Living Carbon is working in the new burgeoning carbon economy. It won’t be making money by selling the genetically engineered trees to landowners, but will instead provide the trees free and retain the rights to the carbon credits generated from the planting projects. It can then sell those credits to corporate buyers like Microsoft and Salesforce that have net-zero ambitions for their companies. The landowners also get a revenue share of the sales.
Organizations like Verra and The Gold Standard are used to verify, evaluate and award carbon credits to projects. Because of the genetic enhancements that cause Living Carbon’s trees to be bigger, and thus have more carbon, they will get more credits than a project using regular trees if this stays consistent.
“Landowners right now can plant trees that have elite genetics and grow faster than traditional trees,” Hall said. “It’s enhancing growth for carbon removal purposes.”
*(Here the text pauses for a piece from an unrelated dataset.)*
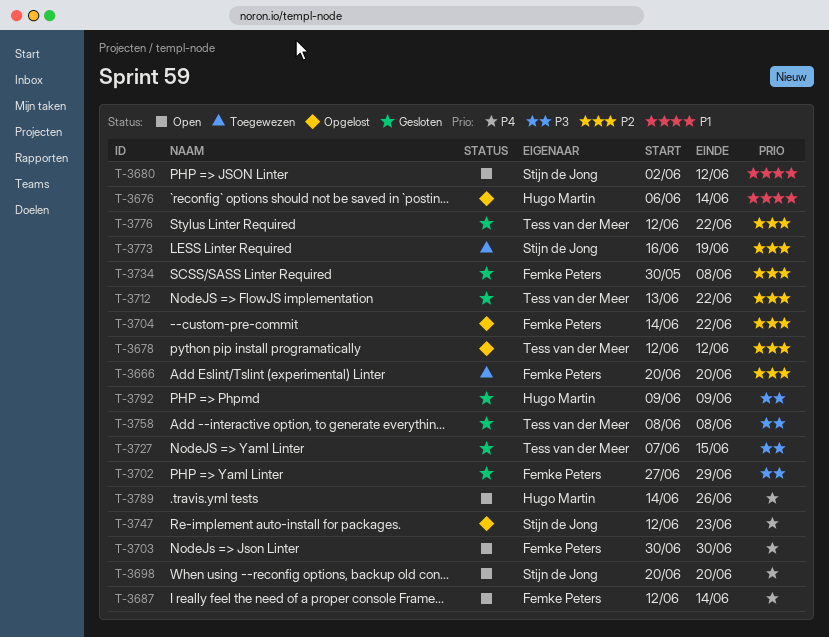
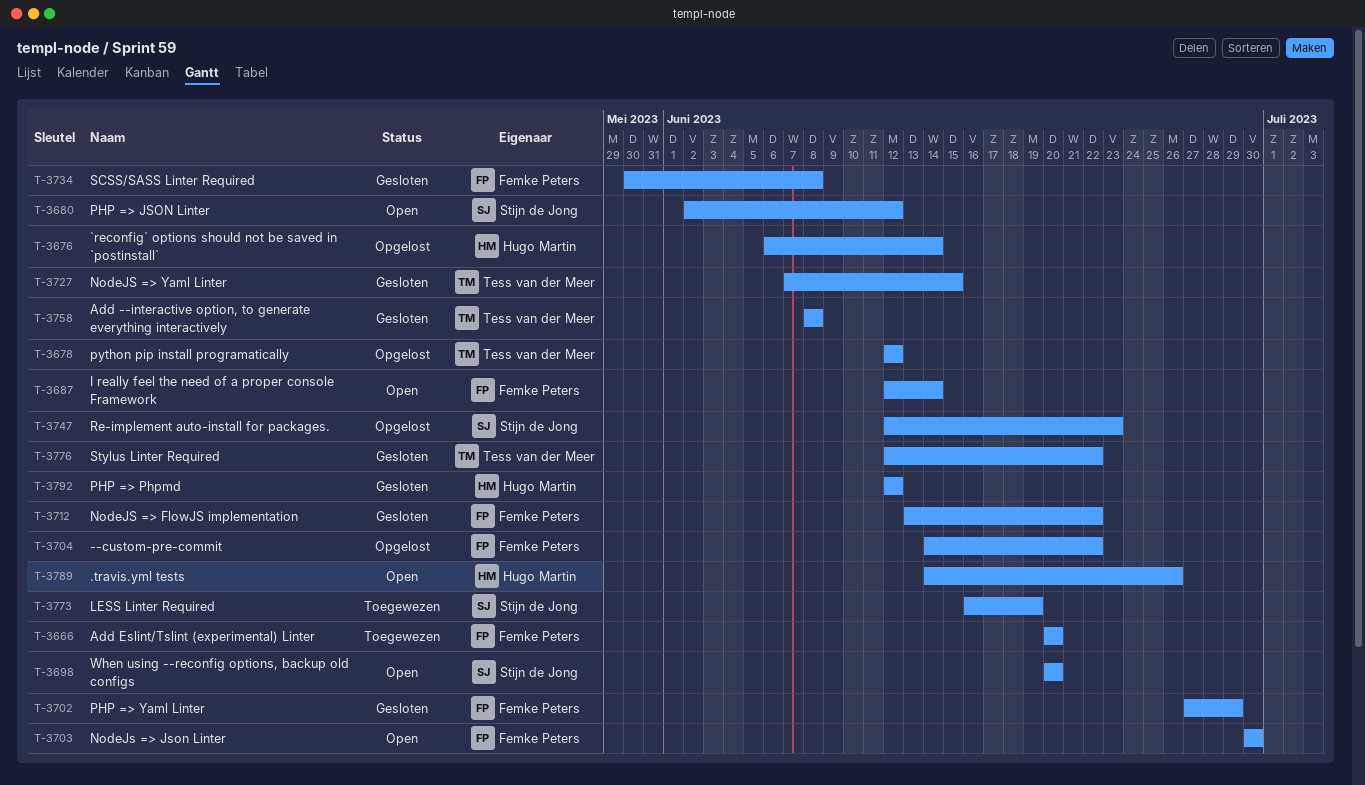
T-3712, owner: Tess van der Meer -> Femke Peters
T-3792, start: Jun 9 -> Jun 12
T-3792, due: Jun 9 -> Jun 12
Living Carbon is also working to reduce CO2 emissions from the other side by finding genes that slow down the decomposition process. Carbon stored in trees can never be truly permanent because the trees are living organisms that will eventually die and will always be at risk of unpredictable wildfires, but slowing decomposition is a way to make the life cycle longer, reducing the CO2 released during this process and the amount of highly flammable kindling in the forest.
“When you globally reduce the rate of decomposition, you also globally increase the carbon pool in soil and keep that carbon out of the atmosphere for longer,” said Patrick Mellor, co-founder of Living Carbon.
It’s also exploring if it can engineer trees to grow on land previously unable to support them, like old mining areas, by creating trees that have a higher tolerance for nickel or other heavy metals. According to Mellor, Living Carbon has demonstrated that some of the trees in its research have a higher nickel tolerance and lower decomposition rate, but those studies are still in the indoor growth testing phase.
Trees are one of our greatest and most popular tools for combating the climate crisis. Using human innovation to make them even more powerful has attracted a $15 million Series A for the three-year-old company, led by Lowercarbon Capital, Goat Capital, Prelude Ventures and others.
“The ability for us to utilize biology’s highly energy-efficient nature, and do so in a way that’s permanently able to sequester carbon, that’s the Holy Grail,” Hall said.